Мой рассказ о своих спектаклях, описание некоторых сцен из них отнюдь не следует понимать как предложение, совет, а тем более инструкцию для постановки той или иной пьесы. Мне хотелось лишь подчеркнуть мысль, что решение — это цепь логически оправданных и целесообразных действий, что в цепочке действий внутренняя жизнь всегда имеет внешнее выражение, словесные действия находятся в сложной связи с физическими, пауза и деталь могут выражать сложные душевные переживания.

Никакие самые великолепные чужие сценические решения, никакие самые подробные описания чужих спектаклей, сопровождаемые рисунками, чертежами и фотографиями, не помогут режиссеру и актерам создать художественное произведение.

Какова цена произведению, если оно лишь копия, слепок с оригинала? Пение с чужого голоса никому не может доставить эстетического наслаждения.

Мне дважды пришлось ставить пьесу А. Корнейчука «Гибель эскадры». Хотя первое решение мне казалось удачным, я понимал, что повторить спектакль с другими артистами, в другом театре — невозможно. Ведь рисунок роли, органичный для артиста в одном театре, будет чужим, неорганичным для артиста другого театра. То, что было хорошо для огромной сцены Театра имени Ленинского комсомола, будет неубедительным на сцене Большого драматического театра имени Горького. Необходимо было написать другую музыку, изменить оформление.

Иной раз слышишь: «Лучше хорошее чужое, чем плохое свое», или «Молодому режиссеру не зазорно заимствовать у опытного, зрелого мастера его решения.

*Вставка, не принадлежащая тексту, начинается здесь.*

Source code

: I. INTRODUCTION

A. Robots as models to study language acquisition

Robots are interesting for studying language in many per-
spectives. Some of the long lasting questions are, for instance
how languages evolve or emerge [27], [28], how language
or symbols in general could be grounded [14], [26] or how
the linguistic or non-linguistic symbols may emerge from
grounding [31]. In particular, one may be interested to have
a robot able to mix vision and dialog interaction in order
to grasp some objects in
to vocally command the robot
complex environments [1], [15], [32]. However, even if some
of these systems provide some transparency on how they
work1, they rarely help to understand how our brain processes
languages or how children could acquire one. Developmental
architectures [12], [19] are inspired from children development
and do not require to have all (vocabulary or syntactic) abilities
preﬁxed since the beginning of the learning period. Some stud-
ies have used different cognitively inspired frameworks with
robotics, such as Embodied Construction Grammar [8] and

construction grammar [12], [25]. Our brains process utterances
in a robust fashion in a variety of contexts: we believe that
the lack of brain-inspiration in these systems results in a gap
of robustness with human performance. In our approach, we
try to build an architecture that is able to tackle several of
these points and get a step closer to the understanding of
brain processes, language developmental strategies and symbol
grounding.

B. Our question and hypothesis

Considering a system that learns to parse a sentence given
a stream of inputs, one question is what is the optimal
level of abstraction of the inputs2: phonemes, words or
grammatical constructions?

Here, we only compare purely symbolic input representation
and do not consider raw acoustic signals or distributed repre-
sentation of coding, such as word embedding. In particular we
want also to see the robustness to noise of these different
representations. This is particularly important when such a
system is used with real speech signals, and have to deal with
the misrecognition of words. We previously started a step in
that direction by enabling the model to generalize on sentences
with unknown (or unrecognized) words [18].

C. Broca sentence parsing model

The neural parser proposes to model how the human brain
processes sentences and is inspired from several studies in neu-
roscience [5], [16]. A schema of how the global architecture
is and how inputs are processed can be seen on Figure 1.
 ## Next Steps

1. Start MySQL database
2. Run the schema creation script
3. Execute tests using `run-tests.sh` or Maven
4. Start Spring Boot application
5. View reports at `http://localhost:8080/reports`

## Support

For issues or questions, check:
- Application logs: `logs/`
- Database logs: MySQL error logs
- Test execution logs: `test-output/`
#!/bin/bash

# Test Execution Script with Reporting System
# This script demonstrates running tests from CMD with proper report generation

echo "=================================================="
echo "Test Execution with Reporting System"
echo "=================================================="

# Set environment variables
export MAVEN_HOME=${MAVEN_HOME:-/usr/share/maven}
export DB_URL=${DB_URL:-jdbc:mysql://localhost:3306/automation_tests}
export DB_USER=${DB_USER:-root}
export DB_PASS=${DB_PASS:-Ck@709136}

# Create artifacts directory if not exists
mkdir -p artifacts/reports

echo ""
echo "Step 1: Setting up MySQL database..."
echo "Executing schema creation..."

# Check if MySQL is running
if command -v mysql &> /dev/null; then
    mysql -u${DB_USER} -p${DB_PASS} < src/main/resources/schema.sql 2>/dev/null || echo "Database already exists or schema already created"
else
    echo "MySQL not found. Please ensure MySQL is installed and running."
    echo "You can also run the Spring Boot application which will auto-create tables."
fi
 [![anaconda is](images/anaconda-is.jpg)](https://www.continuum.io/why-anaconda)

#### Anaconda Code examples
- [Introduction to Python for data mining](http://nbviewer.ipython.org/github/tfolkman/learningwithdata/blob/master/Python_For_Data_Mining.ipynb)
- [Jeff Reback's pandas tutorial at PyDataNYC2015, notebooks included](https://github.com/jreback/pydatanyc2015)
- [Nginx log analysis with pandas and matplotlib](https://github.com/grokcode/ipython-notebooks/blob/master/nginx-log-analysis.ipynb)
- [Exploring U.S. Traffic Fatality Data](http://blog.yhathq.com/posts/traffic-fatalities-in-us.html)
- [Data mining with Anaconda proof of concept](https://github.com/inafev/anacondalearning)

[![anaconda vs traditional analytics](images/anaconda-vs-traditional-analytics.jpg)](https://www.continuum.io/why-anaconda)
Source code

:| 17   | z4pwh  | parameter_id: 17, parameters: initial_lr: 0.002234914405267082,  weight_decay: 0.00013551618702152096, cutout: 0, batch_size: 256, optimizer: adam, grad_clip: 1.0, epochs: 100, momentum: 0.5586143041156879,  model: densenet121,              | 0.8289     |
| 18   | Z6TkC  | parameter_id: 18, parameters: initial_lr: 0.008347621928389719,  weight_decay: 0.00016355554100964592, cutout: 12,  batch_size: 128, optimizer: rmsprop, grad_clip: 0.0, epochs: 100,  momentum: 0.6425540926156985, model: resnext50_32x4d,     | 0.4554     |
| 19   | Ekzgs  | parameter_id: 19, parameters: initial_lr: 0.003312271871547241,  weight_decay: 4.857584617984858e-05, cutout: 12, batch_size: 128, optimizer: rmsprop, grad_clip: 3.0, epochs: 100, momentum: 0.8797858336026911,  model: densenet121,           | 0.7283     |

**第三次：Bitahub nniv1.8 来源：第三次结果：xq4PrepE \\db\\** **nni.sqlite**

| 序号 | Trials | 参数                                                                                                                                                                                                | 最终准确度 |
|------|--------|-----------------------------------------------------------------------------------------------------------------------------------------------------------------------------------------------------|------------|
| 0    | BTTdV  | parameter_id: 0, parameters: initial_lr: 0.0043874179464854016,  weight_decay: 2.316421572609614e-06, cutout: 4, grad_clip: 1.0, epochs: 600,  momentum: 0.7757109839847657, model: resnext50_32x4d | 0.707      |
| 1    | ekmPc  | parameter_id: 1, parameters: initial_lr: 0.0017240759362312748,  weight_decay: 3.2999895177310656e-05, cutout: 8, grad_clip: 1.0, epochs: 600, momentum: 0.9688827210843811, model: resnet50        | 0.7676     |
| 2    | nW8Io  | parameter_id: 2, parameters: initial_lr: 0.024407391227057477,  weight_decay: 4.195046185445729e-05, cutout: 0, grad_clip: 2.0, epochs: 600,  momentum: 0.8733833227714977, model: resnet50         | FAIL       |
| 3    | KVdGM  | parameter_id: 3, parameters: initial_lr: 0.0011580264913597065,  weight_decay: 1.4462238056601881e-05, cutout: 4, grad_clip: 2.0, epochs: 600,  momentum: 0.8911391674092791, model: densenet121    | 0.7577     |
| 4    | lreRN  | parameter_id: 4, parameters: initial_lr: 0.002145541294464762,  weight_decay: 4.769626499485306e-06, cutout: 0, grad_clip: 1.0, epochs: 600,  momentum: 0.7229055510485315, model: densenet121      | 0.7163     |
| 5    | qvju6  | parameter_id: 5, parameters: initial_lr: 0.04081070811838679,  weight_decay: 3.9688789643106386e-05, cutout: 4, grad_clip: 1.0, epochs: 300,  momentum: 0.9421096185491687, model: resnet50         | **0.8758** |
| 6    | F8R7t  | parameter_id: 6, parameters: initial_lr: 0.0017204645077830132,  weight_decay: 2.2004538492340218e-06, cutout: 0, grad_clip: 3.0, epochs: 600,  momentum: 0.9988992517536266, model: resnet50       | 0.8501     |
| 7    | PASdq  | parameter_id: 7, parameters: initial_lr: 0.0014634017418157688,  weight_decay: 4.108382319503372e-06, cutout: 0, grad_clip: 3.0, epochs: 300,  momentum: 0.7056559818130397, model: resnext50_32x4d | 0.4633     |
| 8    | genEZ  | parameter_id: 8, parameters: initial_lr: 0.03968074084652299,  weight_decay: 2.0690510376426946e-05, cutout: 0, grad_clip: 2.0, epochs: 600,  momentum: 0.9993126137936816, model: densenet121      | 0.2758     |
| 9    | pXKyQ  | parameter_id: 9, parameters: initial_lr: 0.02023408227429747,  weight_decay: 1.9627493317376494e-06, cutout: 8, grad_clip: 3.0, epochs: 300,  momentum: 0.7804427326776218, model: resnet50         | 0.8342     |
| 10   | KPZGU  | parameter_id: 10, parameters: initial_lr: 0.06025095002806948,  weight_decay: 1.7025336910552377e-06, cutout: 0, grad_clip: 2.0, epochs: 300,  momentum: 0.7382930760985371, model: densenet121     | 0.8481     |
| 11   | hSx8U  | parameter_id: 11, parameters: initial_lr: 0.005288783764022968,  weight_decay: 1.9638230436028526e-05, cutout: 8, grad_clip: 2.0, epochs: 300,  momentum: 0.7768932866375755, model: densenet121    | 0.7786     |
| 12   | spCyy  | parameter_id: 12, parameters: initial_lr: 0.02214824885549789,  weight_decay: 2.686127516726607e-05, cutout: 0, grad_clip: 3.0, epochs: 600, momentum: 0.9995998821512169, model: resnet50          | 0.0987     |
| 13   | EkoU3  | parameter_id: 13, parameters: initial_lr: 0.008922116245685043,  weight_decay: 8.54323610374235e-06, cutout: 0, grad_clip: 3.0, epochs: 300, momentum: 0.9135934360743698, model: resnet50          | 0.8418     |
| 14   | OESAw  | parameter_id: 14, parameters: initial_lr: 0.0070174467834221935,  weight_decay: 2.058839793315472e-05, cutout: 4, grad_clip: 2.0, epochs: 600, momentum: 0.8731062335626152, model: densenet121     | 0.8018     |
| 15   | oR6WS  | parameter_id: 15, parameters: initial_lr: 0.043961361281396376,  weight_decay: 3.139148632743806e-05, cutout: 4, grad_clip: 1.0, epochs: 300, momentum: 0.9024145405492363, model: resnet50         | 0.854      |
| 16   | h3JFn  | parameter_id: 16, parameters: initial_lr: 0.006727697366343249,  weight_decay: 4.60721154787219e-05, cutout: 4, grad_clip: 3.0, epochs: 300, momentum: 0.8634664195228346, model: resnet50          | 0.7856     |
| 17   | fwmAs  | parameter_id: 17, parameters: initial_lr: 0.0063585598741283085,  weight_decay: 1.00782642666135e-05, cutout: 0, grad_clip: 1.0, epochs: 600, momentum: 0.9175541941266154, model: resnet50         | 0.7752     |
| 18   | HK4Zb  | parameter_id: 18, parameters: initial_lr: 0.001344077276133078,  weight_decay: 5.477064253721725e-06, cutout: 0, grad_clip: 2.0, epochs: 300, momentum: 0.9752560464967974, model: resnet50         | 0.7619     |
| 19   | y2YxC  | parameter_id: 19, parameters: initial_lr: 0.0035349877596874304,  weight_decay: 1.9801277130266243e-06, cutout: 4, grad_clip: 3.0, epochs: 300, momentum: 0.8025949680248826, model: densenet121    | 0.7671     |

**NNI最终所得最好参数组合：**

Молодой учится...» Я никак не могу согласиться с этой псевдонародной мудростью. Творческие замыслы нельзя брать напрокат, как холодильники или пылесосы. Нельзя натренировать свое воображение, пользуясь чужой головой. Никому же не придет на ум не самому пойти на свидание, а послать своего товарища. Он-де красивее меня, и опыта у него больше.

Постановка спектакля — мучительный, но радостный процесс. Тот, кто не любит этого процесса, просто не режиссер.

Нет большей радости у режиссера, чем хорошая репетиция, на которой возник творческий контакт с артистом, репетиция, в ходе которой придумалась интересная подробность, нашлось решение трудной сцены.

Нет большего счастья у режиссера, чем репетиция, на которой его фантазия возбудила фантазию актеров, когда возник невидимый глазу мост между всеми участниками спектакля и его постановщиком.

Станиславский-режиссер больше любил репетиции, чем спектакли. И это естественно. Природа нашей профессии такова, что после первого представления спектакль как бы отделяется от режиссера и начинает самостоятельную жизнь.

Актеры — другое дело. Для хорошего актера каждое представление — новый спектакль. Он десятки, а то и сотни раз переживает свою роль, смеется и плачет, влюбляется и страдает, шутит и борется. И если логика действий приводит артиста к логике чувств, он на каждом спектакле испытывает радость творчества.

Попытки получить результат, минуя процесс работы, убивают радость творчества. Научить результату нельзя. Можно раскрыть процесс, рассказать о выбранном пути, помочь выбрать дорогу и показать направление.

Когда режиссеру и артистам ясно, что происходит, ясны отношения между людьми, ясны обстоятельства, в которых живут и действуют персонажи пьесы, на репетициях появляется свободная радостная атмосфера творчества. Только в такой атмосфере возникают точные и выразительные мизансцены, точные и выразительные интонации, ритмы и композиции.

Я ничего нового не открываю. Я рассказываю о том, как работаю, что думаю о нашей профессии.